1. Merugikan Keuangan Negara
Jenis korupsi yang terkait dengan kerugian keuangan negara diatur di dalam Pasal 2 dan Pasal 3 UU 31/1999 jo. Putusan MK No. 25/PUU-XIV/2016 (hal. 116 – 117). Adapun unsur-unsur korupsi yang mengakibatkan kerugian negara dalam kedua pasal tersebut adalah memperkaya diri sendiri, orang lain, atau korporasi dan/atau menyalahgunakan kewenangan, kesempatan, atau sarana yang ada padanya karena jabatan atau kedudukan.
2. Suap
Suap-menyuap adalah tindakan yang dilakukan pengguna jasa secara aktif memberi atau menjanjikan sesuatu kepada pegawai negeri atau penyelenggara negara dengan maksud agar urusannya lebih cepat, walau melanggar prosedur. Suap-menyuap terjadi terjadi jika terjadi transaksi atau kesepakatan antara kedua belah pihak.
3. Penggelapan dalam Jabatan
Penggelapan dalam jabatan adalah tindakan dengan sengaja menggelapkan uang atau surat berharga, melakukan pemalsuan buku-buku atau daftar-daftar yang khusus untuk pemeriksaan administrasi, merobek dan menghancurkan barang bukti suap untuk melindungi pemberi suap, dan lain-lain. Adapun, ketentuan terkait penggelapan dalam jabatan diatur di dalam Pasal 8 UU 20/2001, Pasal 9 UU 20/2001 serta Pasal 10 huruf a, b dan c UU 20/2001.
4. Pemerasan
Pemerasan adalah perbuatan dimana petugas layanan yang secara aktif menawarkan jasa atau meminta imbalan kepada pengguna jasa untuk mempercepat layanannya, walau melanggar prosedur. Pemerasan diatur dalam Pasal 12 huruf e, f, dan g UU 20/2001
5. Perbuatan Curang
Perbuatan curang dilakukan dengan sengaja untuk kepentingan pribadi yang dapat membahayakan orang lain. Berdasarkan Pasal 7 ayat (1) UU 20/2001 seseorang yang melakukan perbuatan curang diancam pidana penjara paling singkat 2 tahun dan paling lama 7 tahun dan/atau pidana denda paling sedikit Rp100 juta dan paling banyak Rp350 juta.
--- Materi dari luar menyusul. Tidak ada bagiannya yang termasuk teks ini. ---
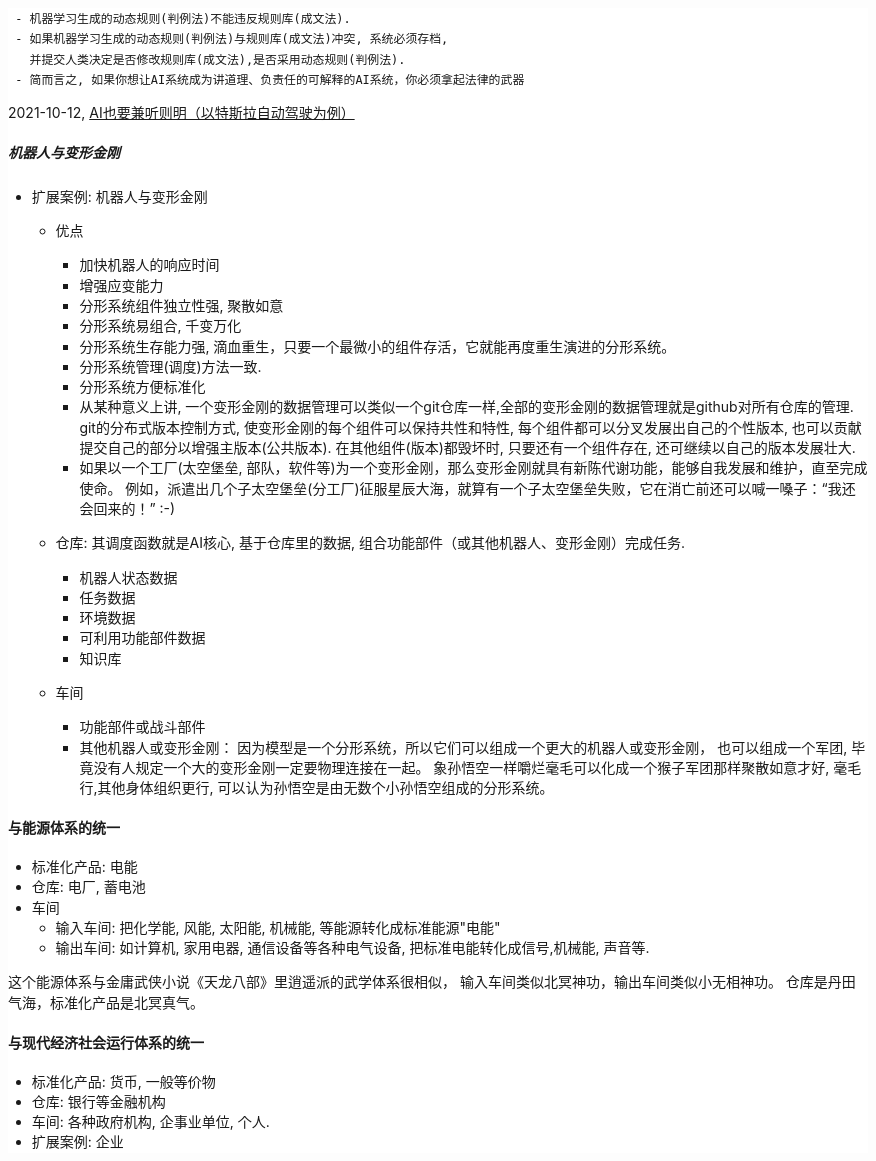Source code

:      - 机器学习生成的动态规则(判例法)不能违反规则库(成文法).
     - 如果机器学习生成的动态规则(判例法)与规则库(成文法)冲突, 系统必须存档,
       并提交人类决定是否修改规则库(成文法),是否采用动态规则(判例法).
     - 简而言之, 如果你想让AI系统成为讲道理、负责任的可解释的AI系统，你必须拿起法律的武器

2021-10-12, [AI也要兼听则明（以特斯拉自动驾驶为例）](./doc/hybrid_AI.md)

##### 机器人与变形金刚

- 扩展案例: 机器人与变形金刚

  - 优点
    - 加快机器人的响应时间
    - 增强应变能力
    - 分形系统组件独立性强, 聚散如意
    - 分形系统易组合, 千变万化
    - 分形系统生存能力强, 滴血重生，只要一个最微小的组件存活，它就能再度重生演进的分形系统。
    - 分形系统管理(调度)方法一致.
    - 分形系统方便标准化
    - 从某种意义上讲, 一个变形金刚的数据管理可以类似一个git仓库一样,全部的变形金刚的数据管理就是github对所有仓库的管理.
      git的分布式版本控制方式, 使变形金刚的每个组件可以保持共性和特性, 每个组件都可以分叉发展出自己的个性版本, 也可以贡献提交自己的部分以增强主版本(公共版本).
      在其他组件(版本)都毁坏时, 只要还有一个组件存在, 还可继续以自己的版本发展壮大. 
    - 如果以一个工厂(太空堡垒, 部队，软件等)为一个变形金刚，那么变形金刚就具有新陈代谢功能，能够自我发展和维护，直至完成使命。
      例如，派遣出几个子太空堡垒(分工厂)征服星辰大海，就算有一个子太空堡垒失败，它在消亡前还可以喊一嗓子：“我还会回来的！” :-)
    
  
  - 仓库: 其调度函数就是AI核心, 基于仓库里的数据, 组合功能部件（或其他机器人、变形金刚）完成任务.
    - 机器人状态数据
    - 任务数据
    - 环境数据
    - 可利用功能部件数据
    - 知识库
   - 车间
     - 功能部件或战斗部件
     - 其他机器人或变形金刚：
       因为模型是一个分形系统，所以它们可以组成一个更大的机器人或变形金刚，
       也可以组成一个军团, 毕竟没有人规定一个大的变形金刚一定要物理连接在一起。
       象孙悟空一样嚼烂毫毛可以化成一个猴子军团那样聚散如意才好,
       毫毛行,其他身体组织更行, 可以认为孙悟空是由无数个小孙悟空组成的分形系统。

#### 与能源体系的统一

- 标准化产品: 电能
- 仓库: 电厂, 蓄电池
- 车间
  - 输入车间: 把化学能, 风能, 太阳能, 机械能, 等能源转化成标准能源"电能"
  - 输出车间: 如计算机, 家用电器, 通信设备等各种电气设备, 把标准电能转化成信号,机械能, 声音等. 
  
这个能源体系与金庸武侠小说《天龙八部》里逍遥派的武学体系很相似，
输入车间类似北冥神功，输出车间类似小无相神功。
仓库是丹田气海，标准化产品是北冥真气。
  
#### 与现代经济社会运行体系的统一

- 标准化产品: 货币, 一般等价物
- 仓库: 银行等金融机构
- 车间: 各种政府机构, 企事业单位, 个人.
- 扩展案例: 企业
6. Benturan Kepentingan dalam Pengadaan
Contoh dari benturan kepentingan dalam pengadaan berdasarkan Pasal 12 huruf i UU 20/2001 adalah ketika pegawai negeri atau penyelenggara negara secara langsung ataupun tidak langsung, dengan sengaja turut serta dalam pemborongan, pengadaan atau persewaan padahal ia ditugaskan untuk mengurus atau mengawasinya.
7. Gratifikasi
Jenis kasus korupsi terakhir adalah gratifikasi. Berdasarkan Pasal 12B ayat (1) UU 20/2001, setiap gratifikasi kepada pegawai negeri atau penyelenggara negara dianggap pemberian suap, apabila berhubungan dengan jabatannya dan yang berlawanan dengan kewajiban atau tugasnya.